Fragrance tech startup Patina has raised $2 million from Betaworks and True Ventures, proving that even a stale industry can be disrupted if you throw enough AI at it.
The company creates new scent molecules using molecular design, machine learning, and scent research - because describing smells as "floral" or "woody" is apparently still state-of-the-art in 2024. Most scent molecules currently come from a handful of specialized labs that sell to fragrance houses, which then turn them into perfumes or candles. Patina is trying to shake things up in an area that has seen about as much innovation as a 1970s shag carpet.
Founders Sean Raspet (an artist and perfumer who became obsessed with human senses) and Laura Sisson (a food and software engineer who discovered a whole field of sensory modeling) met at a scent art gallery in New York in 2024. Because where else would two people obsessed with smell connect? They launched Patina last year and developed Sense1, a foundation model designed to replicate scent receptors and create what they call "the first universal code of smell and taste." Working at the receptor level, Raspet says they can create "never-before-smelled molecules and reconstruct the world's rarest natural ingredients."

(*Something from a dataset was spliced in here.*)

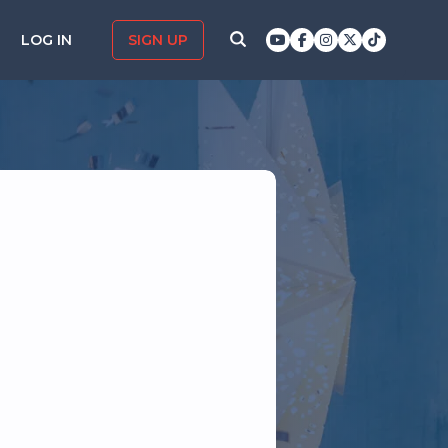
LOG IN
SIGN UP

Patina is already in talks with top fragrance houses and fashion brands. The timing works: customers want "newer, safer and more expressive perfumes," Sisson says, and natural ingredients like rose oil are getting harder to produce and more expensive. Patina's synthetic alternatives can simulate rose oil at the biological level without needing actual roses - a process Raspet says is "less carbon-intensive than the original plant extract, consuming significantly less water and petrochemicals."
Competitors include startups like Osmo and incumbents Givaudan and Symrise. Patina also sees an opportunity in intellectual property: currently only fragrance molecules can be patented, not formulas, so scents get copied easily. AI makes creating custom ingredients cheaper and faster - weeks instead of years - letting smaller players protect their signature styles.
AI is also helping phase out animal testing by predicting human-skin reactions, and unlocking breakthroughs in understanding senses at a molecular level that seemed far-fetched five years ago. The new funding has moved Patina from Raspet's backyard into a proper Bushwick office with a small chemistry team. The long-term goal: a "Pantone for scent" - a universal system of primary scent molecules from which any smell can be built.
"The information has been there the whole time, waiting for the technology to catch up and a team with the right combination of expertise and obsession to unlock it," Raspet said. Translation: someone finally got around to digitizing smell.